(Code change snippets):
----------
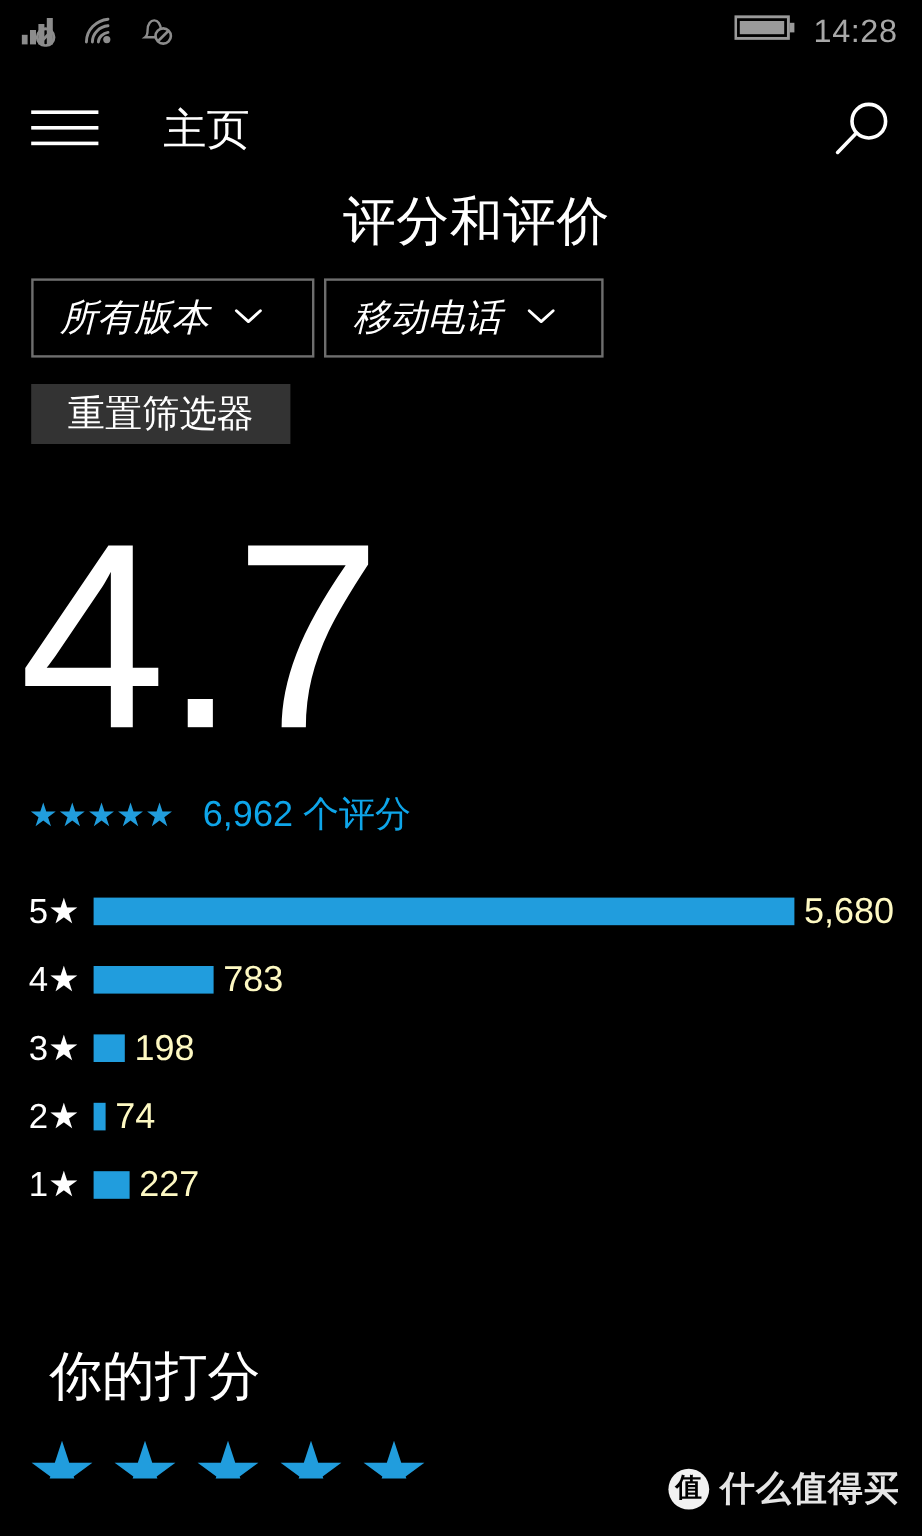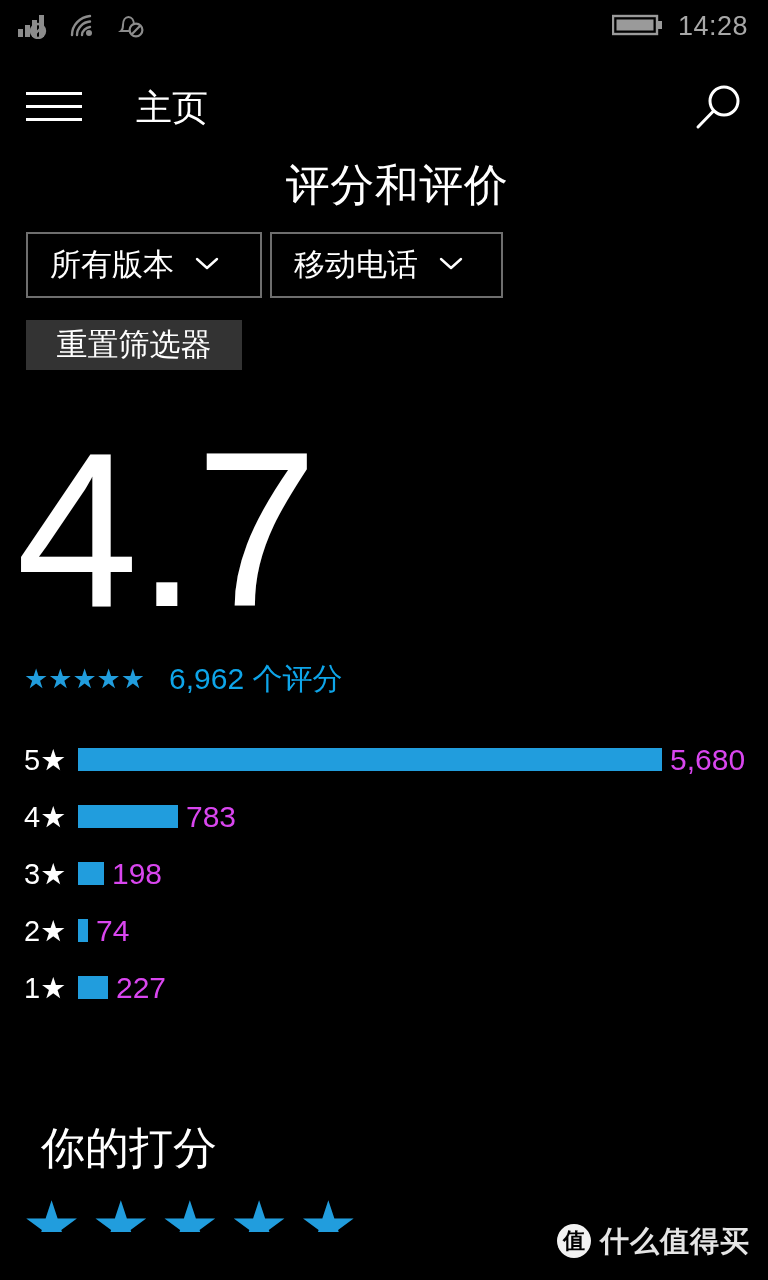--- a/index.html
+++ b/index.html
@@ -27,21 +27,21 @@
     position: absolute;
     left: 18px; top: 13px;
     display: flex;
     align-items: flex-end;
     gap: 16px;
   }
   .sb-right {
     position: absolute;
     right: 20px; top: 10px;
     display: flex;
-    align-items: flex-end;
+    align-items: flex-start;
     gap: 14px;
   }
   .sb-time {
     font-size: 27px;
     color: #a8a8a8;
     letter-spacing: 0.5px;
     line-height: 32px;
   }
 
   
@@ -96,20 +96,21 @@
     letter-spacing: 0.5px;
     color: #ffffff;
     text-align: center;
   }
 
   .filters {
     margin-top: 18px;
     padding-left: 26px;
     display: flex;
     gap: 8px;
+    font-style: italic;
   }
   .dropdown {
     box-sizing: border-box;
     height: 66px;
     border: 2px solid #6e6e6e;
     background: #000000;
     display: flex;
     align-items: center;
     padding: 0 16px 0 22px;
     cursor: pointer;
@@ -197,21 +198,21 @@
   }
   .hrow .hbar {
     height: 23px;
     background: #219ddd;
     flex: 0 0 auto;
   }
   .hrow .hval {
     margin-left: 8px;
     font-size: 30px;
     font-weight: 300;
-    color: #d946ef;
+    color: #fef9c3;
     line-height: 34px;
     white-space: nowrap;
   }
 
   
   .your-rating-title {
     margin: 15px;
     padding: 88px 0 0 26px;
     font-size: 44px;
     font-weight: 300;

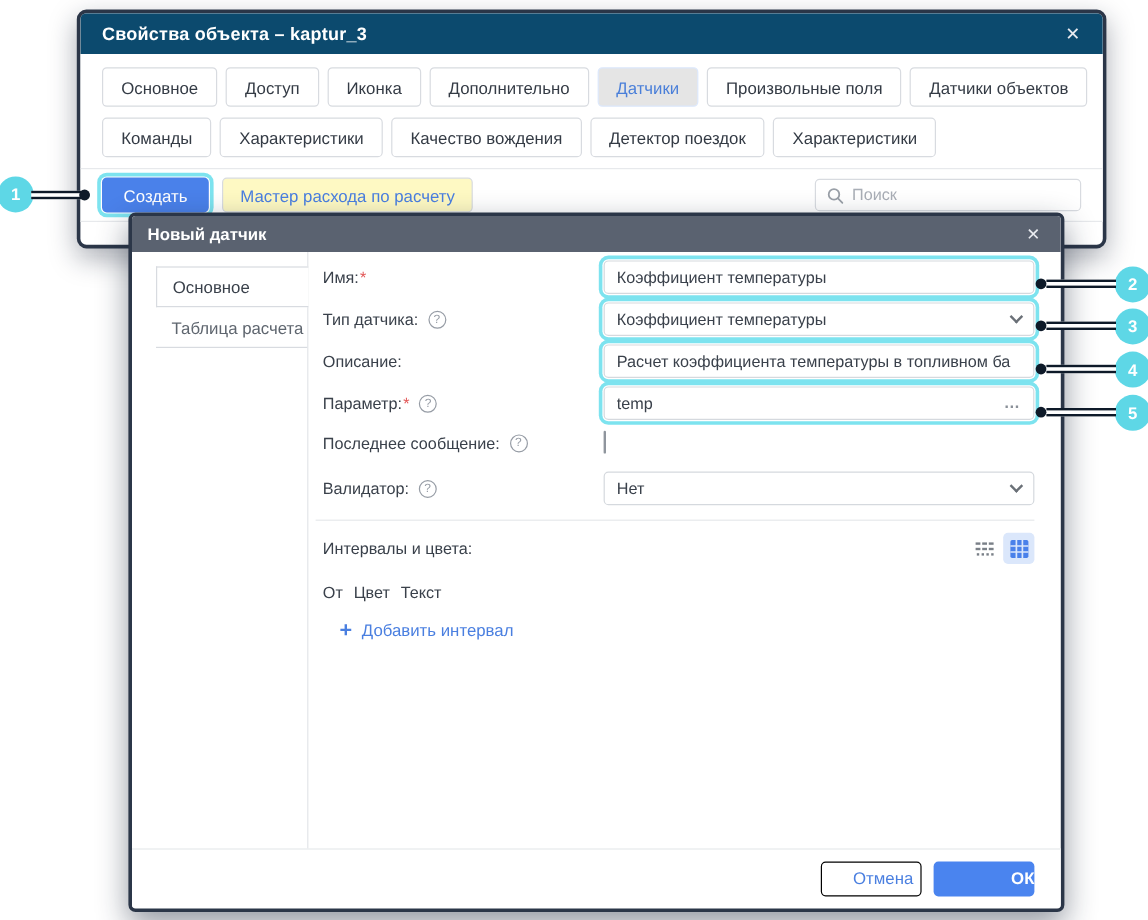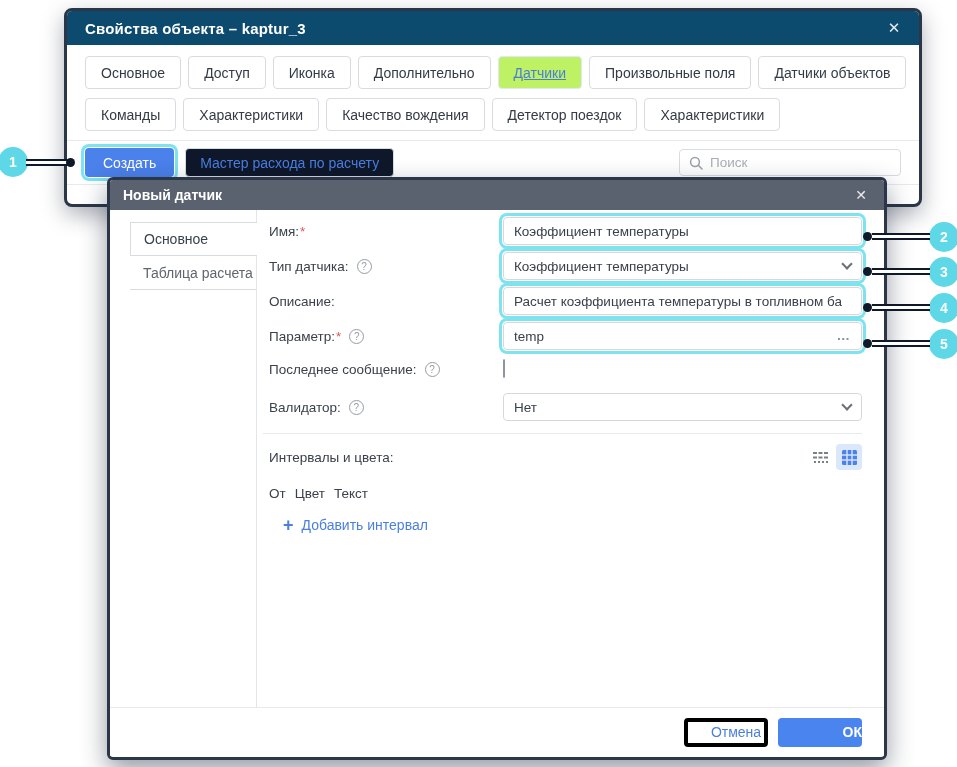--- a/index.html
+++ b/index.html
@@ -14,27 +14,27 @@
   .d-header { height:34px; background:#0c4a6e; display:flex; align-items:center;
               padding:0 14px 0 18px; }
   .d-title { color:#fff; font-size:15px; font-weight:700; letter-spacing:.2px; }
   .d-close { margin-left:auto; color:#e8eaef; font-size:15px; font-weight:700; cursor:pointer;
              width:22px; height:22px; display:flex; align-items:center; justify-content:center; }
   .d-body { background:#fff; }
   .tabs { padding:11px 18px 0 18px; }
   .tab-row { display:flex; gap:7px; margin-bottom:9px; }
   .tab { height:33px; padding:0 15px; border:1px solid #d8dbe0; border-radius:4px; background:#fff;
          font-size:14px; color:#343b45; display:flex; align-items:center; cursor:pointer; white-space:nowrap; }
-  .tab.active { background:#bef264; border-color:#dce8fc; color:#4a7fd9;text-decoration:underline; }
+  .tab.active { background:#e5e5e5; border-color:#dce8fc; color:#4a7fd9; }
   .d-sep { border-top:1px solid #e7e9ec; }
   .d-toolbar { display:flex; align-items:center; padding:7px 18px; }
   .btn-create { height:29px; padding:0 18px; background:#4a81ea; color:#fff; border:none; border-radius:4px;
                 font-size:14px; cursor:pointer;
                 box-shadow:0 0 0 1px #fff, 0 0 0 4px #7de3ef; }
-  .btn-master { height:29px; margin-left:11px; padding:0 14px; background:#0f172a; color:#4a7fe0;
+  .btn-master { height:29px; margin-left:11px; padding:0 14px; background:#fef9c3; color:#4a7fe0;
                 border:1px solid #d8dbe0; border-radius:4px; font-size:14px; cursor:pointer; }
   .search { margin-left:auto; width:222px; height:27px; border:1px solid #d8dbe0; border-radius:4px;
             display:flex; align-items:center; padding:0 9px; background:#fff; }
   .search svg { flex-shrink:0; }
   .search input { border:none; outline:none; width:100%; margin-left:7px; font-size:13.5px; color:#3a414b;
                   font-family:inherit; background:transparent; }
   .search input::placeholder { color:#a9aeb6; }
 
   
   .modal { position:absolute; left:107px; top:177px; width:780px; height:583px;
@@ -81,21 +81,21 @@
   .tbtn { width:26px; height:26px; border-radius:4px; display:flex; align-items:center;
           justify-content:center; cursor:pointer; }
   .tbtn.active { background:#dbe7fb; }
   .cols-row { margin-top:16px; font-size:13.5px; color:#3a414b; display:flex; }
   .cols-row span { margin-right:9px; }
   .add-row { margin-top:16px; margin-left:14px; display:flex; align-items:center; cursor:pointer; }
   .plus { color:#4a7fe0; font-size:18px; font-weight:700; margin-right:8px; line-height:14px; }
   .add-label { color:#4a7fe0; font-size:14px; }
   .m-footer { height:49px; border-top:1px solid #e7e9ec; display:flex; align-items:center;
               justify-content:flex-end; gap:10px; padding-right:22px; background:#fff; }
-  .btn-cancel { min-width:84px; height:29px; background:#fff; border:4px solid #000000; border-radius:4px;
+  .btn-cancel { min-width:84px; height:29px; background:#fff; border:1px solid #000000; border-radius:4px;
                 color:#4a7fe0; font-size:14px; cursor:pointer; font-family:inherit;padding-left:20px; }
   .btn-ok { min-width:84px; height:29px; background:#4a84ef; border:none; border-radius:4px;
             color:#fff; font-size:14px; font-weight:600; cursor:pointer; font-family:inherit;text-align:right; }
 
   
   .badge { position:absolute; width:30px; height:30px; border-radius:50%; background:#5ed7e6;
            color:#fff; font-size:14px; font-weight:700; display:flex; align-items:center;
            justify-content:center; z-index:10; }
   .cline { position:absolute; height:7px; background:#fff; border-top:2.5px solid #0e1a29;
            border-bottom:2.5px solid #0e1a29; z-index:10; }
----------
(WORK REQUIRED): All that is needed is an exact copy of the entries above, minus the pictures.

(TASK SOLUTION):
--- a/index.html
+++ b/index.html
@@ -27,21 +27,21 @@
     position: absolute;
     left: 18px; top: 13px;
     display: flex;
     align-items: flex-end;
     gap: 16px;
   }
   .sb-right {
     position: absolute;
     right: 20px; top: 10px;
     display: flex;
-    align-items: flex-end;
+    align-items: flex-start;
     gap: 14px;
   }
   .sb-time {
     font-size: 27px;
     color: #a8a8a8;
     letter-spacing: 0.5px;
     line-height: 32px;
   }
 
   
@@ -96,20 +96,21 @@
     letter-spacing: 0.5px;
     color: #ffffff;
     text-align: center;
   }
 
   .filters {
     margin-top: 18px;
     padding-left: 26px;
     display: flex;
     gap: 8px;
+    font-style: italic;
   }
   .dropdown {
     box-sizing: border-box;
     height: 66px;
     border: 2px solid #6e6e6e;
     background: #000000;
     display: flex;
     align-items: center;
     padding: 0 16px 0 22px;
     cursor: pointer;
@@ -197,21 +198,21 @@
   }
   .hrow .hbar {
     height: 23px;
     background: #219ddd;
     flex: 0 0 auto;
   }
   .hrow .hval {
     margin-left: 8px;
     font-size: 30px;
     font-weight: 300;
-    color: #d946ef;
+    color: #fef9c3;
     line-height: 34px;
     white-space: nowrap;
   }
 
   
   .your-rating-title {
     margin: 15px;
     padding: 88px 0 0 26px;
     font-size: 44px;
     font-weight: 300;

--- a/index.html
+++ b/index.html
@@ -14,27 +14,27 @@
   .d-header { height:34px; background:#0c4a6e; display:flex; align-items:center;
               padding:0 14px 0 18px; }
   .d-title { color:#fff; font-size:15px; font-weight:700; letter-spacing:.2px; }
   .d-close { margin-left:auto; color:#e8eaef; font-size:15px; font-weight:700; cursor:pointer;
              width:22px; height:22px; display:flex; align-items:center; justify-content:center; }
   .d-body { background:#fff; }
   .tabs { padding:11px 18px 0 18px; }
   .tab-row { display:flex; gap:7px; margin-bottom:9px; }
   .tab { height:33px; padding:0 15px; border:1px solid #d8dbe0; border-radius:4px; background:#fff;
          font-size:14px; color:#343b45; display:flex; align-items:center; cursor:pointer; white-space:nowrap; }
-  .tab.active { background:#bef264; border-color:#dce8fc; color:#4a7fd9;text-decoration:underline; }
+  .tab.active { background:#e5e5e5; border-color:#dce8fc; color:#4a7fd9; }
   .d-sep { border-top:1px solid #e7e9ec; }
   .d-toolbar { display:flex; align-items:center; padding:7px 18px; }
   .btn-create { height:29px; padding:0 18px; background:#4a81ea; color:#fff; border:none; border-radius:4px;
                 font-size:14px; cursor:pointer;
                 box-shadow:0 0 0 1px #fff, 0 0 0 4px #7de3ef; }
-  .btn-master { height:29px; margin-left:11px; padding:0 14px; background:#0f172a; color:#4a7fe0;
+  .btn-master { height:29px; margin-left:11px; padding:0 14px; background:#fef9c3; color:#4a7fe0;
                 border:1px solid #d8dbe0; border-radius:4px; font-size:14px; cursor:pointer; }
   .search { margin-left:auto; width:222px; height:27px; border:1px solid #d8dbe0; border-radius:4px;
             display:flex; align-items:center; padding:0 9px; background:#fff; }
   .search svg { flex-shrink:0; }
   .search input { border:none; outline:none; width:100%; margin-left:7px; font-size:13.5px; color:#3a414b;
                   font-family:inherit; background:transparent; }
   .search input::placeholder { color:#a9aeb6; }
 
   
   .modal { position:absolute; left:107px; top:177px; width:780px; height:583px;
@@ -81,21 +81,21 @@
   .tbtn { width:26px; height:26px; border-radius:4px; display:flex; align-items:center;
           justify-content:center; cursor:pointer; }
   .tbtn.active { background:#dbe7fb; }
   .cols-row { margin-top:16px; font-size:13.5px; color:#3a414b; display:flex; }
   .cols-row span { margin-right:9px; }
   .add-row { margin-top:16px; margin-left:14px; display:flex; align-items:center; cursor:pointer; }
   .plus { color:#4a7fe0; font-size:18px; font-weight:700; margin-right:8px; line-height:14px; }
   .add-label { color:#4a7fe0; font-size:14px; }
   .m-footer { height:49px; border-top:1px solid #e7e9ec; display:flex; align-items:center;
               justify-content:flex-end; gap:10px; padding-right:22px; background:#fff; }
-  .btn-cancel { min-width:84px; height:29px; background:#fff; border:4px solid #000000; border-radius:4px;
+  .btn-cancel { min-width:84px; height:29px; background:#fff; border:1px solid #000000; border-radius:4px;
                 color:#4a7fe0; font-size:14px; cursor:pointer; font-family:inherit;padding-left:20px; }
   .btn-ok { min-width:84px; height:29px; background:#4a84ef; border:none; border-radius:4px;
             color:#fff; font-size:14px; font-weight:600; cursor:pointer; font-family:inherit;text-align:right; }
 
   
   .badge { position:absolute; width:30px; height:30px; border-radius:50%; background:#5ed7e6;
            color:#fff; font-size:14px; font-weight:700; display:flex; align-items:center;
            justify-content:center; z-index:10; }
   .cline { position:absolute; height:7px; background:#fff; border-top:2.5px solid #0e1a29;
            border-bottom:2.5px solid #0e1a29; z-index:10; }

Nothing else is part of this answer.